When you compute MSE loss between some activations x and their reconstruction ^x, you divide by variance of x, as estimated from the data in a batch. I’ll note that this doesn’t seem like a great choice to me. Looking at the resulting training loss:
∥x−^x∥22/Var(x)+λ∥f∥1
where f is the encoding of x by the autoencoder and λ is the L1 regularization constant, we see that if you scale x by some constant α, this will have no effect on the first term, but will scale the second term by α. So if activations generically become larger in later layers, this will mean that the sparsity term becomes automatically more strongly weighted.

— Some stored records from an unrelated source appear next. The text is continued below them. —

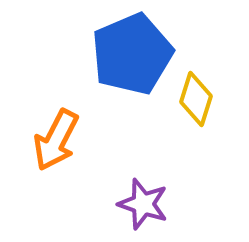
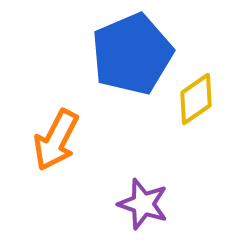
yellow diamond: rotated 38 degrees clockwise
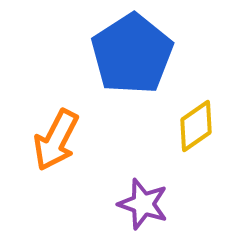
blue pentagon: rotated 10 degrees counterclockwise
yellow diamond: moved 27 px down
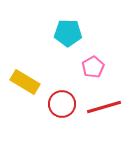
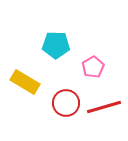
cyan pentagon: moved 12 px left, 12 px down
red circle: moved 4 px right, 1 px up
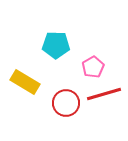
red line: moved 13 px up
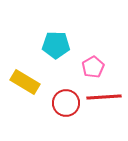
red line: moved 3 px down; rotated 12 degrees clockwise
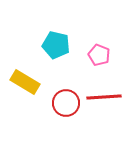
cyan pentagon: rotated 12 degrees clockwise
pink pentagon: moved 6 px right, 12 px up; rotated 20 degrees counterclockwise
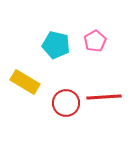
pink pentagon: moved 4 px left, 14 px up; rotated 20 degrees clockwise
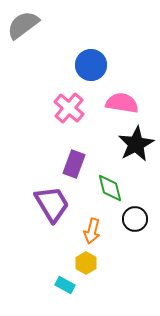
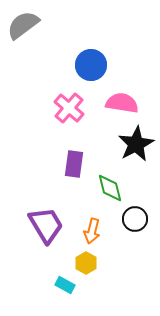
purple rectangle: rotated 12 degrees counterclockwise
purple trapezoid: moved 6 px left, 21 px down
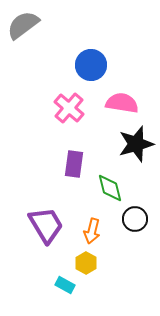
black star: rotated 12 degrees clockwise
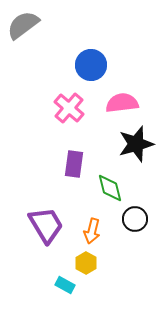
pink semicircle: rotated 16 degrees counterclockwise
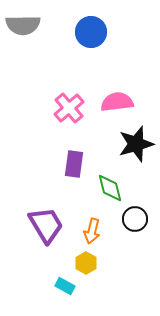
gray semicircle: rotated 144 degrees counterclockwise
blue circle: moved 33 px up
pink semicircle: moved 5 px left, 1 px up
pink cross: rotated 8 degrees clockwise
cyan rectangle: moved 1 px down
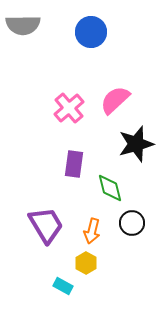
pink semicircle: moved 2 px left, 2 px up; rotated 36 degrees counterclockwise
black circle: moved 3 px left, 4 px down
cyan rectangle: moved 2 px left
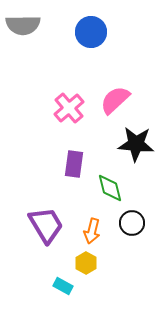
black star: rotated 21 degrees clockwise
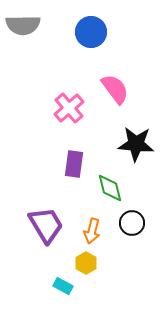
pink semicircle: moved 11 px up; rotated 96 degrees clockwise
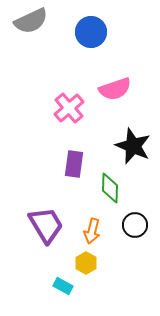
gray semicircle: moved 8 px right, 4 px up; rotated 24 degrees counterclockwise
pink semicircle: rotated 108 degrees clockwise
black star: moved 3 px left, 2 px down; rotated 18 degrees clockwise
green diamond: rotated 16 degrees clockwise
black circle: moved 3 px right, 2 px down
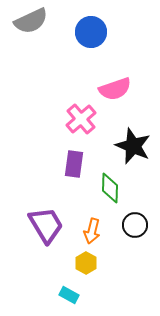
pink cross: moved 12 px right, 11 px down
cyan rectangle: moved 6 px right, 9 px down
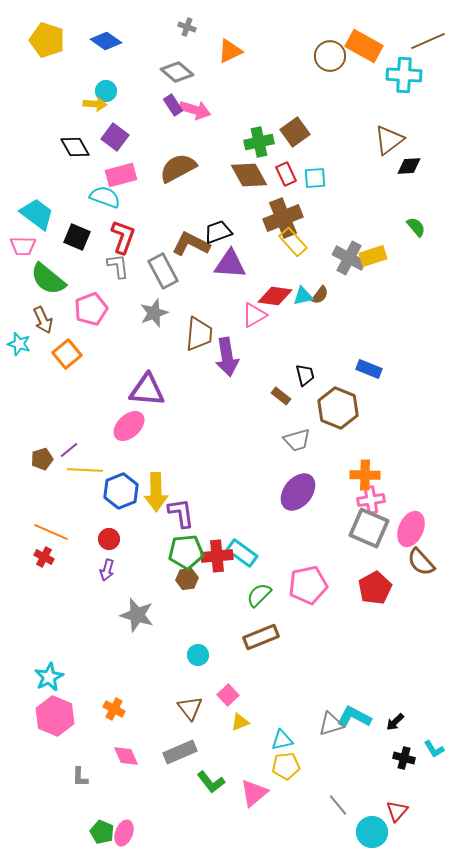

I think a more principled choice would be something like
∥x−^x∥2+λ∥f∥1
where we’re no longer normalizing by the variance, and are also using sqrt(MSE) instead of MSE. (This is what the
dictionary_learning
repo does.) When you scale x by a constant α, this entire expression scales by a factor of α, so that the balance between reconstruction and sparsity remains the same. (On the other hand, this will mean that you might need to scale the learning rate by 1/α, so perhaps it would be reasonable to divide through this expression by ∥x∥2? I’m not sure.)Also, one other thing I noticed: something which we both did was to compute MSE by taking the mean over the squared difference over the batch dimension and the activation dimension. But this isn’t quite what MSE usually means; really we should be summing over the activation dimension and taking the mean over the batch dimension. That means that both of our MSEs are erroneously divided by a factor of the hidden dimension (768 for you and 512 for me).
This constant factor isn’t a huge deal, but it does mean that:
The MSE losses that we’re reporting are deceptively low, at least for the usual interpretation of “mean squared error”
If we decide to fix this, we’ll need to both scale up our L1 regularization penalty by a factor of the hidden dimension (and maybe also scale down the learning rate).
This is a good lesson on how MSE isn’t naturally easy to interpret and we should maybe just be reporting percent variance explained. But if we are going to report MSE (which I have been), I think we should probably report it according to the usual definition.